Démocratie et sécurité alimentaire

Ce mouvement de contestation trouve une forme d’expression politique chez les localistes. « Ce sont en général des jeunes politiciens qui ont une petite vingtaine d’années et qui luttent en faveur de plus d’autonomie par rapport à la Chine continentale, résume la consule. Ils militent également pour l’amélioration du système démocratique, surtout du suffrage universel direct aussi bien pour les élections législatives que pour le Chief Executive. Sans être des indépendantistes purs et durs, ils créent l’ambiguïté et suggèrent, par exemple, d’organiser un référendum d’ici quelques années pour se prononcer pour ou contre l’indépendance de Hong Kong. »

Six d’entre eux sont entrés au Parlement suite aux élections de septembre 2016. « C’est un signal fort. C’est la preuve qu’il y a une partie croissante de la population qui commence à les trouver sympathiques. Lors de leur prestation de serment, ils ont mal prononcé le nom de la Chine. Volontairement. Ils ne lisaient pas le texte entièrement. Ils s’engageaient à être loyaux envers la “nation de Hong Kong”. C’était de la provocation et leur prestation a été invalidée. Tout un débat s’est ensuite engagé dans la société. Il y a eu des échauffourées avec la police à l’entrée du Parlement. »
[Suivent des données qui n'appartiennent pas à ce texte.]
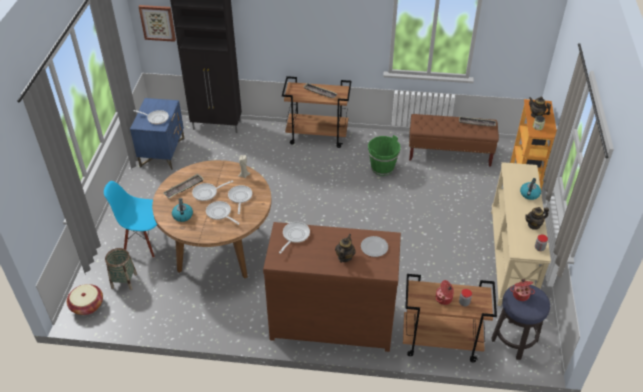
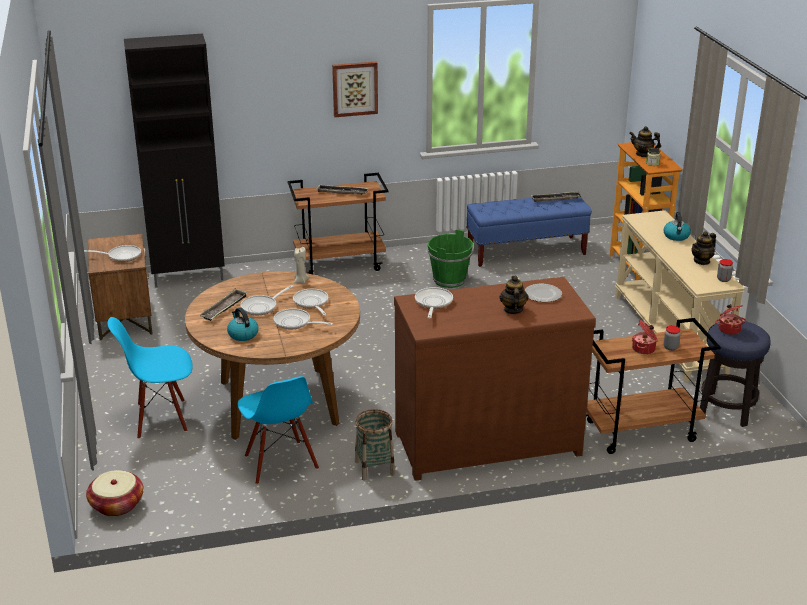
camera: 20 degrees left, 15 degrees down
basket [105,248,137,290] -> basket moved to [355,409,395,481]
blue nightstand [130,98,185,170] -> brown nightstand [88,234,153,341]
picture [139,5,176,42] -> picture moved to [332,61,378,117]
brown bench [409,114,499,167] -> blue bench [466,197,592,267]
none -> blue chair [238,376,319,484]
Mardi 15 novembre, la Haute Cour de Hong Kong tranche finalement en faveur de la destitution de deux députés après un mois de paralysie parlementaire (le troisième avait déjà présenté ses plus plates excuses). « L’atmosphère s’empoisonne. On ne sait jamais jusqu’où ça peut aller et tout le monde ici se souvient de ce qu’il s’est passé avec le mouvement Occupied Central à l’automne 2014. Ce mouvement a été suscité par l’introduction d’un projet de loi prévoyant le suffrage universel pour l’élection du Chief Executive. Ça fait partie des engagements que le Gouvernement central à Pékin avait pris lors de la rétrocession de Hong Kong. Dans la déclaration conjointe sino-britannique, il y a eu un engagement des autorités chinoises à introduire progressivement le suffrage universel à Hong Kong, d’abord pour l’élection du Chief Executive et ensuite pour le Parlement. Les Hong Kongais auraient pu se prononcer sur une liste de trois candidats qui auraient reçu au préalable l’aval de Pékin. Mais les jeunes ont tout de suite critiqué ce projet en disant que c’était de la fausse démocratie, que c’était inacceptable, etc. Il y a eu beaucoup de problèmes, tant et si bien que ce projet a été rejeté. Il y a eu beaucoup de manifestations et notamment Occupied central, qui a bloqué la ville pendant 79 jours. Occupied central a fait réagir Pékin. Et depuis lors, on sent bien qu’il y a de la méfiance de la part du Gouvernement central. Il y a une volonté de contrôle plus intense qu’auparavant. La confiance a été rompue. Ça a aussi créé un schisme dans la société hong kongaise entre les jeunes qui voulaient défendre leurs idéaux et les autres qui voulaient continuer à travailler. Tout le monde n’était pas d’accord. C’est pour ça qu’on parle d’une polarisation générationnelle croissante au sein de la société. Dans la majeure partie de la société Ici, les gens sont très conservateurs et pragmatiques. On pense au business, à la vie économique mais les jeunes, c’est très différent. En plus, il y a des inégalités sociales croissantes qui ne touchent pas seulement les jeunes. Au sein de la population plus âgée, il n’y a pas de système de pensions comme en Europe. C’est politique, générationnel, social. C’est très complexe. »

Réformes

Le passage à une gestion collaborative et durable des terres est donc particulièrement difficile dans la mesure où la société civile ne se sera intégrée dans le processus politique, qu’à travers une véritable transition démocratique.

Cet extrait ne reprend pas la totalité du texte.